I had some fun with the 2004 Lunar Eclipse ... so weather permitting, I might have to drag the Big Green Guy out and see if he wants to take a bit outa the moon again! .. ;-)
cad3 wrote:
Hrm... I wonder which would be better?
The 40D w/ 200 x1.4 x1.4?
Or the 5D w/ 200 x2 x1.4?
Anyone have any thoughts?
Well they will have almost the same number of pixels on the moon since the 40D has 2x the pixel density of the 5D and acts like a 1.4x TC itself then. The 40D should look a bit better IMO, due to only using 2 1.4x TC's and avoiding a 2x TC. I don't think there'll be a lot in it, but I would be curious to see 100% crops.
sirimiri wrote:
Might I ask (someone will surely know)
What are the choppy edges along the edge of the moon? Is it a lens issue? Thanks....

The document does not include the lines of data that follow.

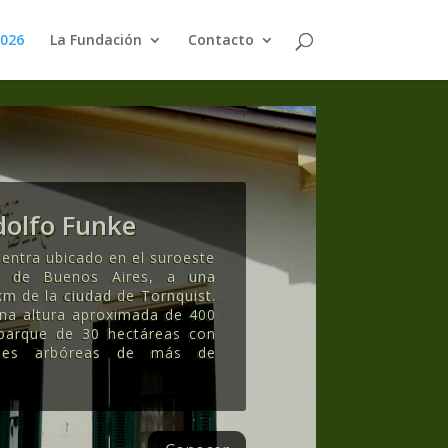
2026
La Fundación
Contacto
olfo Funke
entra ubicado en el suroeste
ia de Buenos Aires, a una
km de la ciudad de Tornquist.
una altura aproximada de 400
 parque de 30 hectáreas con
ecies arbóreas de más de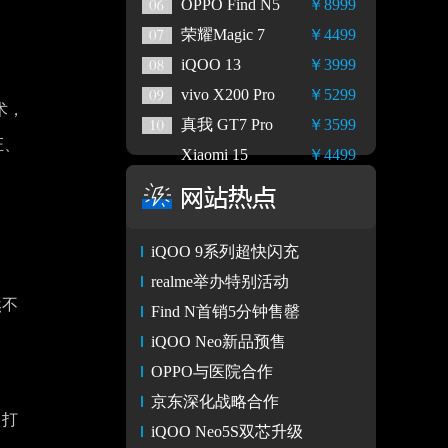
OPPO Find N5
￥8999
荣耀Magic 7
￥4499
iQOO 13
￥3999
vivo X200 Pro
￥5299
术，
真我 GT7 Pro
￥3599
证、
Xiaomi 15
￥4499
iQOO 9系列超快闪充
realme举办特别活动
然不
Find N首销5分钟售罄
iQOO Neo新品预售
OPPO与医院合作
京东深化战略合作
，打
iQOO Neo5S双芯升级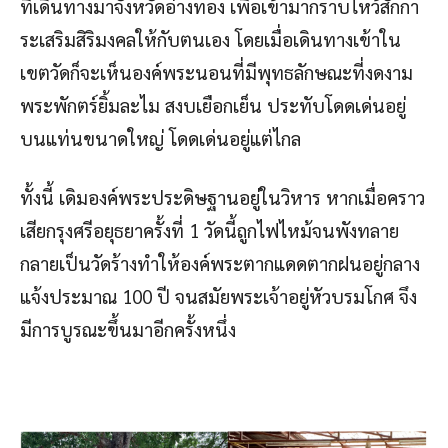
ที่เดินทางมาจังหวัดอ่างทอง เพื่อเข้ามากราบไหว้สักกา
ระเสริมสิริมงคลให้กับตนเอง โดยเมื่อเดินทางเข้าใน
เขตวัดก็จะเห็นองค์พระนอนที่มีพุทธลักษณะที่งดงาม
พระพักตร์ยิ้มละไม สงบเยือกเย็น ประทับโดดเด่นอยู่
บนแท่นขนาดใหญ่ โดดเด่นอยู่แต่ไกล
ทั้งนี้ เดิมองค์พระประดิษฐานอยู่ในวิหาร หากเมื่อคราว
เสียกรุงศรีอยุธยาครั้งที่ 1 วัดนี้ถูกไฟไหม้จนพังทลาย
กลายเป็นวัดร้างทำให้องค์พระตากแดดตากฝนอยู่กลาง
แจ้งประมาณ 100 ปี จนสมัยพระเจ้าอยู่หัวบรมโกศ จึง
มีการบูรณะขึ้นมาอีกครั้งหนึ่ง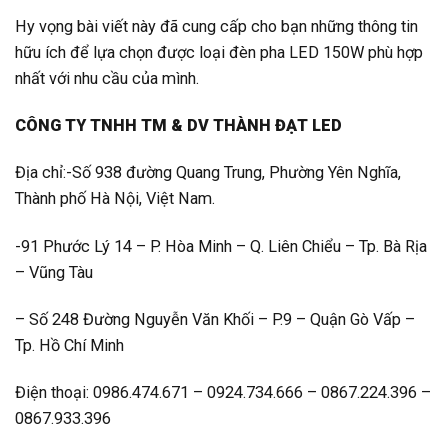
Hy vọng bài viết này đã cung cấp cho bạn những thông tin
hữu ích để lựa chọn được loại đèn pha LED 150W phù hợp
nhất với nhu cầu của mình.
CÔNG TY TNHH TM & DV THÀNH ĐẠT LED
Địa chỉ:-Số 938 đường Quang Trung, Phường Yên Nghĩa,
Thành phố Hà Nội, Việt Nam.
-91 Phước Lý 14 – P. Hòa Minh – Q. Liên Chiểu – Tp. Bà Rịa
– Vũng Tàu
– Số 248 Đường Nguyễn Văn Khối – P.9 – Quận Gò Vấp –
Tp. Hồ Chí Minh
Điện thoại: 0986.474.671 – 0924.734.666 – 0867.224.396 –
0867.933.396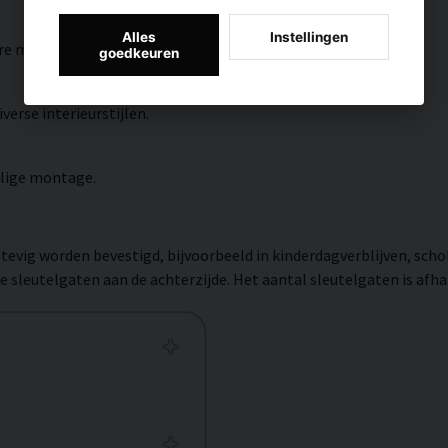
Alles
Instellingen
re milieu-impact.
goedkeuren
verse interieurstijlen.
ilige montage.
evig worden bevestigd, bijvoorbeeld in kinderdagverblijven, scho
e sleutelgaten aan de achterzijde. Het aantal sleutelgaten is afh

That's aberration caused by turbulence in the earth's atmosphere. It's why they build optical telescopes at the top of high mountains where the air's thinner.
For anyone planning to shoot the lunar eclipse next week, remember that the moon will go from very bright to very dim and back over the course of the event. The exposures get long, and they test your technique and tripod for a long lens. You may end up in the 1/4 or 1/2 second area. Remote release, mirror lock up, and the most rigid tripod setup you can find are all key to good images when the moon is in total eclipse with a beautiful deep red glow.
On most lenses that have a tripod foot for mounting, the least rigid part of a setup can be how rigid the lens is held by the tripod foot. Be sure to tighten your clamping knob well to help with that problem. The mentioning of using a sandbag on the lens hood may be to help with that issue, because is will "bind up" the lens in the tripod foot ring even better.
Also, depending on focal length and exposure time, you get to the point where the moons movement due to earth rotation is enough to cause the image to loose sharpness, unless you are using an equatorial tracking mount. Using a rigid tripod mount, you will actually be able to see the direction of movement in the image with the longer exposures by noting which sides of the moon have more blur. As the moon darkens to require the longer exposures, your best images may come from setting your ISO much higher that you normally would for a normal moon shot. You will be trading off image sharpness with sensor noise, and may need some post processing to improve the noise.
Getting the right exposure can be tricky also. Depending on how much of your image is filled with the moon, you may have a hard time "seeing" the moon on your histogram. Expect it to be a small bump on the right, and if you are over exposing it may be off scale to the right. Be sure to have your mode set to show over exposed parts of the image as flashing on your review sceen, because that is a much easier way to judge if any part of the moon is over exposed. Bracket lots of exposures to get a better selection to choose from. If you are trying to combine other objects in the image with the moon, bracketing is even more important, and you may find that doing a post process combine of the moon at one exposure and the rest of the picture at another exposure is much more pleasing. Also, the atmospheric disturbances that show up vary some with time, so if you take more shots, you may find some much sharper than others.